> Work instruction A
In the NTFS logging page, what is the name of the file that stores the logged metadata?

> Page extract
BEGIN

In the official NTFS implementation, all metadata changes to a file system are logged to ensure the consistent recovery of critical file system structures after a system crash. This is called write-ahead logging.
The logged metadata is stored in a file called “$LogFile”, which is found in a root directory of an NTFS file system.
Currently, there is no much documentation for this file available. Most sources are either too high-level (describing the logging and recovery processes in general) or just contain the layout of key structures without further description.
The process of metadata logging is based on two components: the log file service (LFS) and the NTFS client of the LFS (both are implemented as a part of the NTFS driver).
The LFS provides an interface for its clients to store a buffer in a circular (“infinite”) area of a log file and to read such buffers from that log file. In particular, the following simplified types of actions are supported:
- store a buffer (client data) as a log record, return its log sequence number (LSN);
- store a buffer (client data) as a restart area, return its LSN;
- if a log file is full, raise an exception for a client;
- mark previously stored data as unused;
- given an LSN, locate a stored buffer (client data) and return it;
- given an LSN, find a next LSN for the same client and return it (forward search);
- given an LSN, find a previous LSN for the same client and return it (backward search).
As you can see, the LFS is the data management layer for the NTFS logging component, the LFS doesn’t do the actual logging of metadata operations. Each buffer received from a client is opaque to the LFS (the LFS is only aware of a type of this buffer: whether it’s a log record or a client restart area).
The actual logging (and recovery) is implemented as a part of the NTFS client of the LFS. Each buffer sent from this component to the LFS contains something related to a transaction. Here, a transaction is a set of metadata changes necessary to complete a specific high-level operation.
For example, the following metadata changes are combined as a transaction when a file is renamed:
- delete an index entry (with an old file name) for a target file from a file name index within a parent directory;
- delete the $FILE_NAME attribute (with an old file name) from a target file record;
- create the $FILE_NAME attribute (with a new file name) in a target file record;
- add an index entry (with a new file name) for a target file in a file name index within a parent directory.
If all of these changes were applied to a volume successfully, then the transaction is marked as forgotten.
But before we get to the format of metadata changes used by the NTFS client, we need to dissect on-disk structures of the LFS.
First of all, since each client buffer stored in a log file is identified by an LSN, it’s important to understand how these LSNs are generated by the LFS.

END

> Work instruction B
Rewrite the records from their start through the line containing "True or false: the", both ends included, with "intersect" replaced by "cross" and everything else left the same.

> Task material
BEGIN

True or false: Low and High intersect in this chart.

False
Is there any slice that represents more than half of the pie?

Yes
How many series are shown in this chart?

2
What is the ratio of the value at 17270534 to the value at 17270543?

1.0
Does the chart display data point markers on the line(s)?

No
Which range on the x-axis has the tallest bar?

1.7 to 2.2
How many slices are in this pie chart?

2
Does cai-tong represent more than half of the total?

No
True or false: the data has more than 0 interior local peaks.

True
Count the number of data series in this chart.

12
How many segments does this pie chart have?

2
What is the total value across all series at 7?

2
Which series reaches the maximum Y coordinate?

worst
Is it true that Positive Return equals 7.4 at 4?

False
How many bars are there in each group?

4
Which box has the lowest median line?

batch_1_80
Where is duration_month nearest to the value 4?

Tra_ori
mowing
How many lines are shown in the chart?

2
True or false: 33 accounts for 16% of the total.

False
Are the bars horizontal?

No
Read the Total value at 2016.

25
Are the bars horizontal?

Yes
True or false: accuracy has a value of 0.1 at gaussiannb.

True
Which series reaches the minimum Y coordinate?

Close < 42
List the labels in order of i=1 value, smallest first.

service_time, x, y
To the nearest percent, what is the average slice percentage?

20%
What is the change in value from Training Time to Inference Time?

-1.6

END

> Exercise solution A
$LogFile

> Exercise solution B
True or false: Low and High cross in this chart.

False
Is there any slice that represents more than half of the pie?

Yes
How many series are shown in this chart?

2
What is the ratio of the value at 17270534 to the value at 17270543?

1.0
Does the chart display data point markers on the line(s)?

No
Which range on the x-axis has the tallest bar?

1.7 to 2.2
How many slices are in this pie chart?

2
Does cai-tong represent more than half of the total?

No
True or false: the data has more than 0 interior local peaks.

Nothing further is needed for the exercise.